PROBLEM TO SOLVE> Report each line of the data below in which "lines" appears.

SUPPLIED DATA>
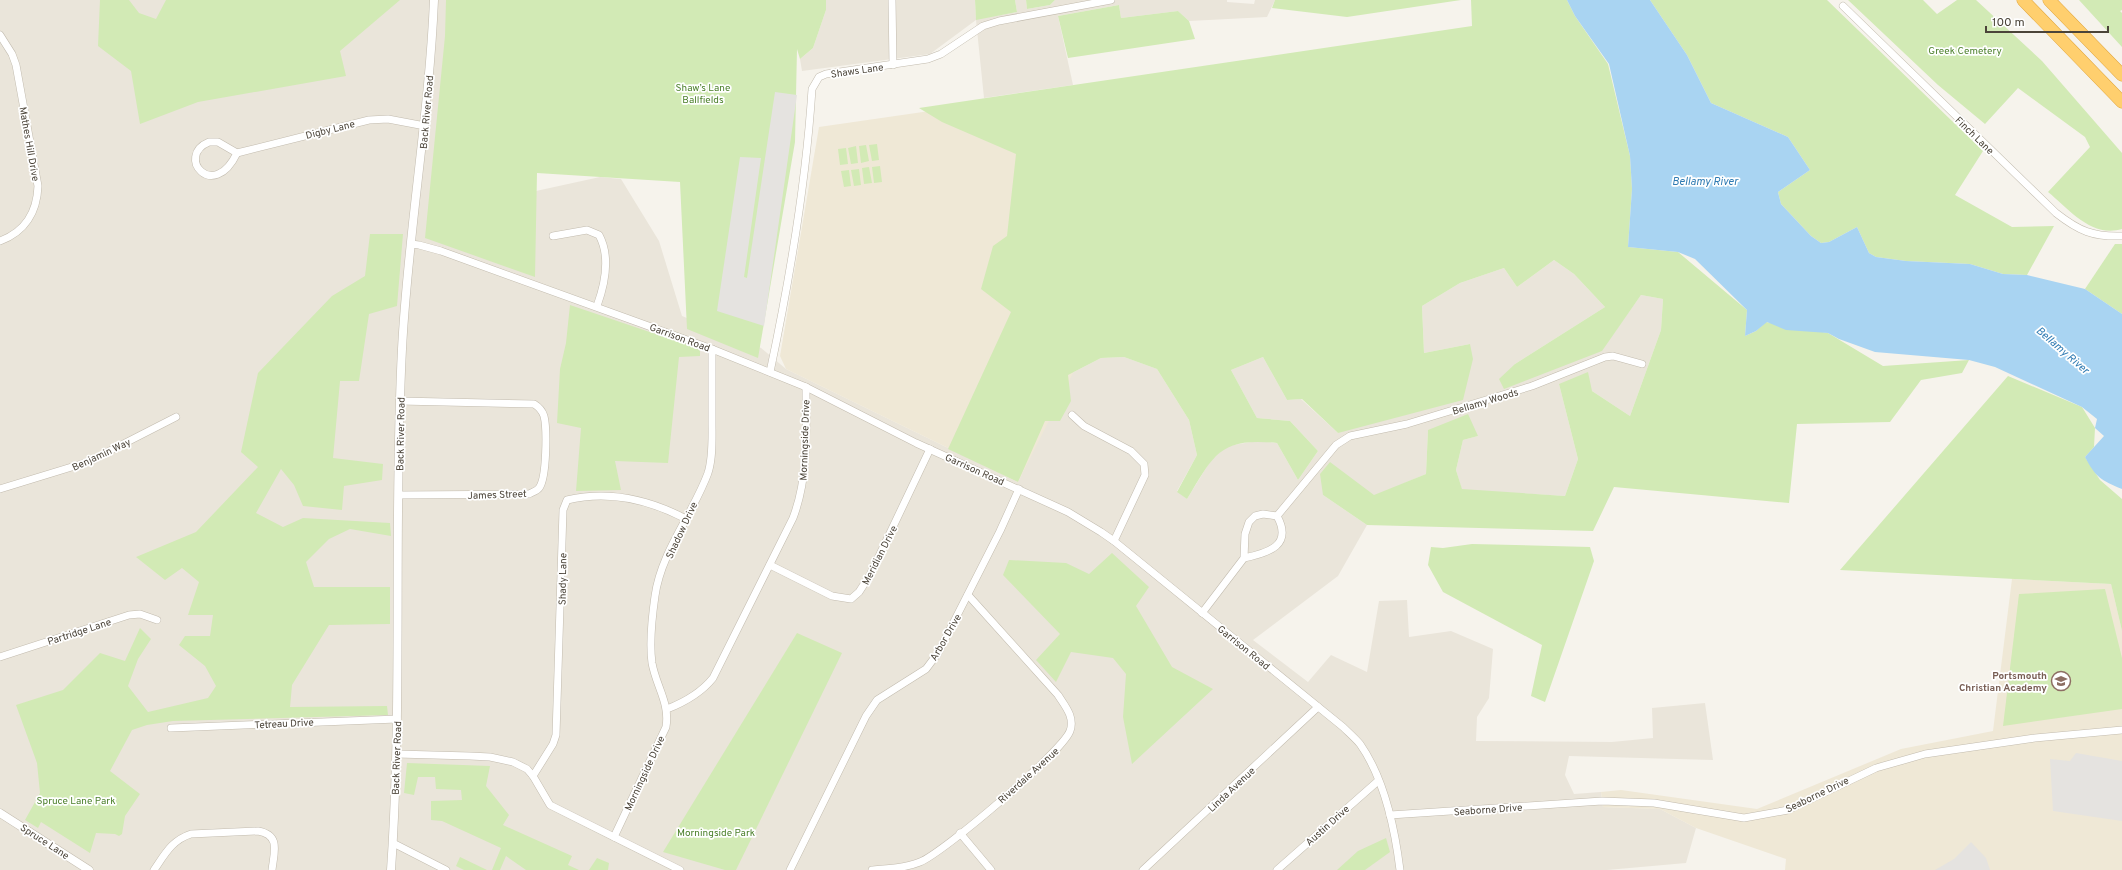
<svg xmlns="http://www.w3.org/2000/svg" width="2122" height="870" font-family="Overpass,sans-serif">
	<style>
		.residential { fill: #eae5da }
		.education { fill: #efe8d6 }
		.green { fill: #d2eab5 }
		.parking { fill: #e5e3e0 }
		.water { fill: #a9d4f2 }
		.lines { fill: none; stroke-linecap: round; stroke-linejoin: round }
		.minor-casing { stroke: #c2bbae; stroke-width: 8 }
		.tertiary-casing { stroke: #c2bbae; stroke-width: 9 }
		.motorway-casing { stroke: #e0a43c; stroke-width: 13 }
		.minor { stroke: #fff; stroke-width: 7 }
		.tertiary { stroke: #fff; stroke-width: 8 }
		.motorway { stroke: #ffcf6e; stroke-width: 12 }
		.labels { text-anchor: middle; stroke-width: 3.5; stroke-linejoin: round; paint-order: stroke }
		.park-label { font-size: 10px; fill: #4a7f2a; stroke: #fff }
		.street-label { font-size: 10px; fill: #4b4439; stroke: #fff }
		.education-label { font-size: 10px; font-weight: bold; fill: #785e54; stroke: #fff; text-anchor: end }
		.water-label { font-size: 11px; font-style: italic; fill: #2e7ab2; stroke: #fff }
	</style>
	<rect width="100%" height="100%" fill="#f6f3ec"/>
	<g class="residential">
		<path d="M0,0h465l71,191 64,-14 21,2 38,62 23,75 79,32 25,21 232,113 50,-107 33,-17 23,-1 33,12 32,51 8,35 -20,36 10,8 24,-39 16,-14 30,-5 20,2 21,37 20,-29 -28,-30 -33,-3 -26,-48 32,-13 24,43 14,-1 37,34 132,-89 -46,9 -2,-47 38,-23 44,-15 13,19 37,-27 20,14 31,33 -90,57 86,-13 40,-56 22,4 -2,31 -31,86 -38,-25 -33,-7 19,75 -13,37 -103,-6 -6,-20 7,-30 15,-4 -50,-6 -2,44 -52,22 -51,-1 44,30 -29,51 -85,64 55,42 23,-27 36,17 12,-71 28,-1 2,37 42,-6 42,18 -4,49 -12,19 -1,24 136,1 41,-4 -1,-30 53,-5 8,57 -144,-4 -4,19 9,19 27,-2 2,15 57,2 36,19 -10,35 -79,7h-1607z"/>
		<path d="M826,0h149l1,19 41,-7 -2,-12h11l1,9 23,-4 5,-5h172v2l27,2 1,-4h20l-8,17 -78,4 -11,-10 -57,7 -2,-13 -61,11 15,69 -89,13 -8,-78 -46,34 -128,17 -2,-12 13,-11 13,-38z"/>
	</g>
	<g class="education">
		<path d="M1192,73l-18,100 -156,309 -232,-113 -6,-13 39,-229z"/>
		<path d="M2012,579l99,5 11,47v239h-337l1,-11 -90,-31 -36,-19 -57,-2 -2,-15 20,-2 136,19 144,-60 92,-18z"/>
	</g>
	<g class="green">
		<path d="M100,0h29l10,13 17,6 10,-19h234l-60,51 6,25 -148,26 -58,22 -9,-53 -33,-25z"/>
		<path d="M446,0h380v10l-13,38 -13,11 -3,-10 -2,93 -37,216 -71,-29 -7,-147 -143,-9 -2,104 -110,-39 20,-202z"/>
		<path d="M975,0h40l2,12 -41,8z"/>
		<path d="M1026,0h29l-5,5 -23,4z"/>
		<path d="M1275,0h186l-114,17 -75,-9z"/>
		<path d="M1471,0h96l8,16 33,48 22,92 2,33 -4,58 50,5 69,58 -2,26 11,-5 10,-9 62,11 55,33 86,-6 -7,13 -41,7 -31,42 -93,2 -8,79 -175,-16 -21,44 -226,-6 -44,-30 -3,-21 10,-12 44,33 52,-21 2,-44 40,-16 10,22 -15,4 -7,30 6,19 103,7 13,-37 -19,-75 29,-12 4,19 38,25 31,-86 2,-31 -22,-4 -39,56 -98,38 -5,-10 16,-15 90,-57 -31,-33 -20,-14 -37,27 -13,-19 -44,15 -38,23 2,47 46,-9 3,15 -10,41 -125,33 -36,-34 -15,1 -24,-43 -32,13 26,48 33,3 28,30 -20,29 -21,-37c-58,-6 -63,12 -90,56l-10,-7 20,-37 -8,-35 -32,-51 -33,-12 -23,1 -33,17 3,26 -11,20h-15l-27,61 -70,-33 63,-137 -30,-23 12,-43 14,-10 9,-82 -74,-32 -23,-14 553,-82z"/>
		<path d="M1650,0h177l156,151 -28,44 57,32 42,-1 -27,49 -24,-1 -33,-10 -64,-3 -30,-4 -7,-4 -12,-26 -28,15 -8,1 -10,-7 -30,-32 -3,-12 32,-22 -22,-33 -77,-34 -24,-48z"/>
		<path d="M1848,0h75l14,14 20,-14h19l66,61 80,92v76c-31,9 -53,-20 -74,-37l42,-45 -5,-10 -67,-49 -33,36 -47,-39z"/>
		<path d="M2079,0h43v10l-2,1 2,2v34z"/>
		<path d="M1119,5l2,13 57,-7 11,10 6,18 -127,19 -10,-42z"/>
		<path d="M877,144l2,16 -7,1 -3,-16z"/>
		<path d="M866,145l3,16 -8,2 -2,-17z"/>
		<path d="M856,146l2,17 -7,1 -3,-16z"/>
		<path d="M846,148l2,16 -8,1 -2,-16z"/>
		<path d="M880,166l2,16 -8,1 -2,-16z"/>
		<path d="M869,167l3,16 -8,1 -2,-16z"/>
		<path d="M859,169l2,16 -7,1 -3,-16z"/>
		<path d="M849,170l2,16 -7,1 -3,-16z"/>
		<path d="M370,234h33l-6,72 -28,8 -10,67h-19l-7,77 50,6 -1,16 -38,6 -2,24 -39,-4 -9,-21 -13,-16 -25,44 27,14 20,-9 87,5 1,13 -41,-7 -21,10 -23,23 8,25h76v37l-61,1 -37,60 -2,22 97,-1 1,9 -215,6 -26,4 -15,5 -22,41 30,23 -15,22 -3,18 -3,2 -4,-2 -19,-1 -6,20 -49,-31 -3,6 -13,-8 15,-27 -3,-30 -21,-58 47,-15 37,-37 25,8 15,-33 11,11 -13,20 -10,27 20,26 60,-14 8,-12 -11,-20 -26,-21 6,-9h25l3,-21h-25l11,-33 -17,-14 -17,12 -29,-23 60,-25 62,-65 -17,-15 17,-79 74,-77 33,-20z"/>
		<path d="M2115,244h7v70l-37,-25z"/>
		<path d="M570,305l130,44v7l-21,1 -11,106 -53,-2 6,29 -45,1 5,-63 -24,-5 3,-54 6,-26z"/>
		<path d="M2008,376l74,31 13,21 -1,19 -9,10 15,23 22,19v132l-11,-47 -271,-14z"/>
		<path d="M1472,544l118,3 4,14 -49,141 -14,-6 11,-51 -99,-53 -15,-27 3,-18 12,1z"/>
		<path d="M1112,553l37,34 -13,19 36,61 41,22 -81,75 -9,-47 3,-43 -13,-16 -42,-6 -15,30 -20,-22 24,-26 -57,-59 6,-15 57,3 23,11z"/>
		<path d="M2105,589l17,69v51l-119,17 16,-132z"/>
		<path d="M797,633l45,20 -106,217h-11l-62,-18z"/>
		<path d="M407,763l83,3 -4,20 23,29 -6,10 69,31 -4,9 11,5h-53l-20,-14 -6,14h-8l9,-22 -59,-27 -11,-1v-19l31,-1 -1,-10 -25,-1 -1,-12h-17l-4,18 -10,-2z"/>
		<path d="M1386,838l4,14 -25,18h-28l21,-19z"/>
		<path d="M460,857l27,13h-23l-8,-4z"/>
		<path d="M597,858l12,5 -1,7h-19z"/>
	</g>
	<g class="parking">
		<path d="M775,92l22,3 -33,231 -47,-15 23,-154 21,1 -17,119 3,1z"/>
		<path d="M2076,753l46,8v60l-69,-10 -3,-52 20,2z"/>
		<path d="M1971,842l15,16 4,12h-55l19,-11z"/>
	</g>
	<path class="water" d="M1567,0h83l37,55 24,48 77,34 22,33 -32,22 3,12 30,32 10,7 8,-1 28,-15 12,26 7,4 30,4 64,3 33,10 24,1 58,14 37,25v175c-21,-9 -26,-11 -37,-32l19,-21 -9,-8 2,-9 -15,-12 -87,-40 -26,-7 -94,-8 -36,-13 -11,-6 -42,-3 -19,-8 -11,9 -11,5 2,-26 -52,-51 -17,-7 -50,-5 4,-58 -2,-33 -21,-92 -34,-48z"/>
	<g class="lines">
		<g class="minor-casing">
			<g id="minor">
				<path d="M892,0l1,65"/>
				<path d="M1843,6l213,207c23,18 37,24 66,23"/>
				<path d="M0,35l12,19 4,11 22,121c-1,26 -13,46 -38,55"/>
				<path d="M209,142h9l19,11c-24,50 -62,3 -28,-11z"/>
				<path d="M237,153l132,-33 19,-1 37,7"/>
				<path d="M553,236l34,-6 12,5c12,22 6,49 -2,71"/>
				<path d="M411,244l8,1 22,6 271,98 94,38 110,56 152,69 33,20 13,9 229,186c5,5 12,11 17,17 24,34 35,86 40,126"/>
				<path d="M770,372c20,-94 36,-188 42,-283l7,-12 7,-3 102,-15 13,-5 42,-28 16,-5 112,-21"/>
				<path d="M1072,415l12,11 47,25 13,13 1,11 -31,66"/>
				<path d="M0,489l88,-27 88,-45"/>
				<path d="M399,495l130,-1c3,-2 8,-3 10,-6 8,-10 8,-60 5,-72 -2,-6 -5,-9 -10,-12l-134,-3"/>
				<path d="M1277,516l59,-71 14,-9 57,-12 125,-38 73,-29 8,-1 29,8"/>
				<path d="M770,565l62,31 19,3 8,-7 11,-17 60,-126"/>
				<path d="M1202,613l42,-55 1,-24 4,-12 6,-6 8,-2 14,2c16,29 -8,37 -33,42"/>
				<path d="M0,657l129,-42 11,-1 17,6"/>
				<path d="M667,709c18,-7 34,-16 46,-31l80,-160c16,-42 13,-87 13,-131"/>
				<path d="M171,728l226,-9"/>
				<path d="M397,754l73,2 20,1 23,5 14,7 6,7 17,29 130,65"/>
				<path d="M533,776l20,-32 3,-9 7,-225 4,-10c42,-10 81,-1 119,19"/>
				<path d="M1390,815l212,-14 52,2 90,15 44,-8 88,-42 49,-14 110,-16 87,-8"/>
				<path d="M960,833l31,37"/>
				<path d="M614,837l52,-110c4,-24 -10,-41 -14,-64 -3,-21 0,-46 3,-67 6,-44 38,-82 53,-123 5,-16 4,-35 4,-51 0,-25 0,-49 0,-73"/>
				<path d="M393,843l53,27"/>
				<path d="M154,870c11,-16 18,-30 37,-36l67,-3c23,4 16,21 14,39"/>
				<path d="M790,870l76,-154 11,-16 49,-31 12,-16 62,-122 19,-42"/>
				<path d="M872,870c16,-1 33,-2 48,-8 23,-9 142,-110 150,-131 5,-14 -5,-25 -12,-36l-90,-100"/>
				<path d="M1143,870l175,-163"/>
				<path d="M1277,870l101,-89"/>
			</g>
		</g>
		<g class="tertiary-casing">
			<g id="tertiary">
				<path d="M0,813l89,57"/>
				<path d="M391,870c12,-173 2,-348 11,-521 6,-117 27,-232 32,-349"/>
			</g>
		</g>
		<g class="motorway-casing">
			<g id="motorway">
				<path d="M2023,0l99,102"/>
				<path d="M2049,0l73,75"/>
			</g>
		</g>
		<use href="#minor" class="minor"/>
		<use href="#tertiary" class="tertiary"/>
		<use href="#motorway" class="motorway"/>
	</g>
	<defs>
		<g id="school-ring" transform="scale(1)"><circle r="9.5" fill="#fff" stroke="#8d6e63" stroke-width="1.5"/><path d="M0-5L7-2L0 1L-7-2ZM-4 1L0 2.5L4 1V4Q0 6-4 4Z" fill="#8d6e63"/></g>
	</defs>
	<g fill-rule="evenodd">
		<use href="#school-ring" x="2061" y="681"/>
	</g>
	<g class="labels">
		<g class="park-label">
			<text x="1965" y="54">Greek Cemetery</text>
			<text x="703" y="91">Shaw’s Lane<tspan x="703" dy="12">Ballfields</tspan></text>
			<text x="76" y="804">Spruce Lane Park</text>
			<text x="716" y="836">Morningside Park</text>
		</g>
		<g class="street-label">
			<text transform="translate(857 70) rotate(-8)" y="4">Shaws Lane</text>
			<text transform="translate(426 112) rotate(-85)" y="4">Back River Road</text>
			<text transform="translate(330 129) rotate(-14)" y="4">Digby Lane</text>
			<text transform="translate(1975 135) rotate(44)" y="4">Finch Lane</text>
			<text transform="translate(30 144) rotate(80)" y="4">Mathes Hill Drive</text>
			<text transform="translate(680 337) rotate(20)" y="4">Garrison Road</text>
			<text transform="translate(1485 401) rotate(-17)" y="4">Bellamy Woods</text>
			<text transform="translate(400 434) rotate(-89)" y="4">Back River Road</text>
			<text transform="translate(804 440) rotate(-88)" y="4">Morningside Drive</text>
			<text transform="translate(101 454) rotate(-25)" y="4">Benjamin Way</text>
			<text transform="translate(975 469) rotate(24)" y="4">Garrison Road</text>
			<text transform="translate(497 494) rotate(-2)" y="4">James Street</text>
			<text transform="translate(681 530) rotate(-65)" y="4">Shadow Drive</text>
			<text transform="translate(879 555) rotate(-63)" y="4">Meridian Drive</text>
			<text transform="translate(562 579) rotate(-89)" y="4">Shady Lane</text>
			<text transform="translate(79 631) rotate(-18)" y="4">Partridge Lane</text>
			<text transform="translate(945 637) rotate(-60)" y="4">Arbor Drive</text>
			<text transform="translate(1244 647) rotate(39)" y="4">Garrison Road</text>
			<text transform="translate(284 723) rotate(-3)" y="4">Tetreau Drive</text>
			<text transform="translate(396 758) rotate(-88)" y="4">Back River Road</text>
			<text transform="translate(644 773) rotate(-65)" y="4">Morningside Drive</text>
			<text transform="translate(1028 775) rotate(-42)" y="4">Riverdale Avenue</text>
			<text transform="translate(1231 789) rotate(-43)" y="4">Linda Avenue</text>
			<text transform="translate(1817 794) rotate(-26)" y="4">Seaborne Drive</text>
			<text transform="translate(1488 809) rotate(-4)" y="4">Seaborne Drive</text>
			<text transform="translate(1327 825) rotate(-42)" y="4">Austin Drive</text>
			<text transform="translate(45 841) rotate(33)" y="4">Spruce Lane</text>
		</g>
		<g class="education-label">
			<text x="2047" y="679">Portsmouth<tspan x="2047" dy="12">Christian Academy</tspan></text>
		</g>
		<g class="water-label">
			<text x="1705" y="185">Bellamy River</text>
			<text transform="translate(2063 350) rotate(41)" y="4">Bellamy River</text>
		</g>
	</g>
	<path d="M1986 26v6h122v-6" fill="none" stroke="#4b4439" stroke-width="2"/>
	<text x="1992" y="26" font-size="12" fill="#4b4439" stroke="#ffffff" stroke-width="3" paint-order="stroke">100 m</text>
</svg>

ANSWER BELOW>
		.lines { fill: none; stroke-linecap: round; stroke-linejoin: round }
	<g class="lines">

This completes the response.